Groups of hamsters were vaccinated IN once 28 (blue), 14 (orange), 7 (green), or 3 (purple) days before challenge, or mock-vaccinated with DMEM (red) 28 days before challenge (total, n = 120; for each vaccination group, n = 24; 12 males and 12 females; all age matched). Animals were challenged either IN with 10⁶ TCID₅₀ (n = 60) or IP with 10⁴ TCID₅₀ (n = 60) with NiV strain Malaysia. At 1, 4, and 6 dpi, select animals were euthanized for analysis (n = 40 per dpi; n = 4 per vaccination period per vaccination route per day; two males and two females per group). (A and B) ADCD and (C and D) ADCP against N and G antigens. In all panels, individual animals are represented as circles, with a solid line indicating the mean at each time point. In all panels, significance is indicated in relation to mock-vaccinated animals (red dots) from the same time point after challenge, calculated by log two-way ANOVA with Dunnett’s test to correct for multiple comparisons: ****P ≤ 0.0001; ****P ≤ 0.001; **P ≤ 0.01; *P ≤ 0.05; ns, non significant. MFI, mean fluorescence intensity. (E) Single-cell suspensions of splenocytes collected 6 days after NiV challenge (IP or IN) from hamsters either mock-vaccinated (DMEM only) or VRP-vaccinated IN for indicated vaccine intervals before challenge were stained for fluorescence-activated cell sorting analysis. T cells were identified and stained for expression of CD3, CD4, and CD8, with levels depicted as % of viable cells. NK cells were identified and stained for expression of CD94 (gating strategy shown in fig. S4). Samples from NiV-infected hamsters were compared to those obtained from naïve (unvaccinated and uninfected) hamsters.

Fig. 9.. A single dose of NiV∆F provides complete protection from clinical signs and lethality in mouse model of disease up to 3 days before challenge.

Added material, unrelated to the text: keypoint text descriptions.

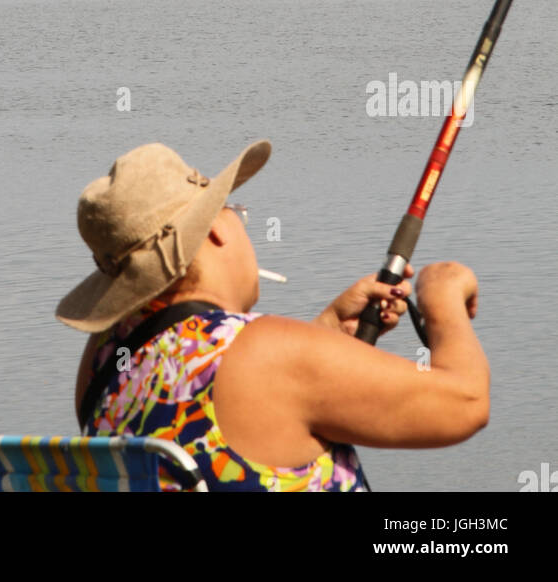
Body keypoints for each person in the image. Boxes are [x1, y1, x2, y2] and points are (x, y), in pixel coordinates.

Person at [55, 139, 489, 492]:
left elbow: (232, 405)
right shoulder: (266, 354)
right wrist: (442, 296)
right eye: (235, 211)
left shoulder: (102, 363)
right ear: (216, 231)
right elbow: (466, 403)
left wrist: (324, 336)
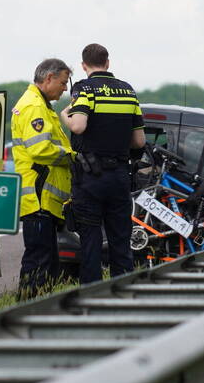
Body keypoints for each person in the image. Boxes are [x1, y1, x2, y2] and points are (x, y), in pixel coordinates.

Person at [61, 43, 145, 284]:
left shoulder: (84, 89)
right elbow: (139, 141)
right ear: (108, 63)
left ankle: (93, 296)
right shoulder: (128, 91)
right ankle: (124, 293)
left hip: (90, 178)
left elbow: (78, 126)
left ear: (84, 65)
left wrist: (64, 115)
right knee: (121, 238)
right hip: (119, 175)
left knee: (91, 240)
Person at [11, 58, 75, 296]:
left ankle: (34, 309)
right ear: (49, 79)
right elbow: (40, 150)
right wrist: (72, 157)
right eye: (63, 82)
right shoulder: (34, 107)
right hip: (39, 199)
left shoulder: (40, 104)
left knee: (46, 262)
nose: (65, 88)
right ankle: (26, 310)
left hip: (43, 200)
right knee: (38, 261)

(A) Safety study: Groups of eight Ifnar^−/− mice were challenged IP with either NiV∆F (10⁶ TCID₅₀, green), or NiV strain Malaysia (10⁶ TCID₅₀, red; or 10⁴ TCID₅₀, blue), and (B) efficacy study: Groups of 8 Ifnar^−/− mice were vaccinated IP with 10⁶ TCID₅₀ NiV∆F either 28 (black), 7 (purple), 3 (green), or 1 (blue) day before challenge; or mock-vaccinated with DMEM 28 (red) days before challenge. Mice were challenged IP with 10⁷ TCID₅₀ of NiV strain Malaysia. Graphs show the percent weight change from baseline (taken −1 dpi; significance calculated by two-way ANOVA: *P ≤ 0.05); individual daily clinical scores (from 0 to 10), with severity depicted by increased intensity of red. Animals scoring ≥ 10 were humanely euthanized; any animals that succumbed to disease before euthanasia were allocated a score of 10. Gray boxes indicate the end of monitoring/scoring due to euthanasia or death. (C) Mean percentage weight changes from baseline (taken −1 dpi; significance calculated by two-way ANOVA: *P ≤ 0.05). (D) Kaplan-Meier curves show survival in challenged animals; significance calculated by log-rank (Mantel-Cox test): **P ≤ 0.01. (E) RT-qPCR detection of NiV vRNA in select tissues. Individual animals from each group are represented. Error bars represent the means and SD. Significance calculated by t test: ***P ≤ 0.001; **P ≤ 0.01; *P ≤ 0.05.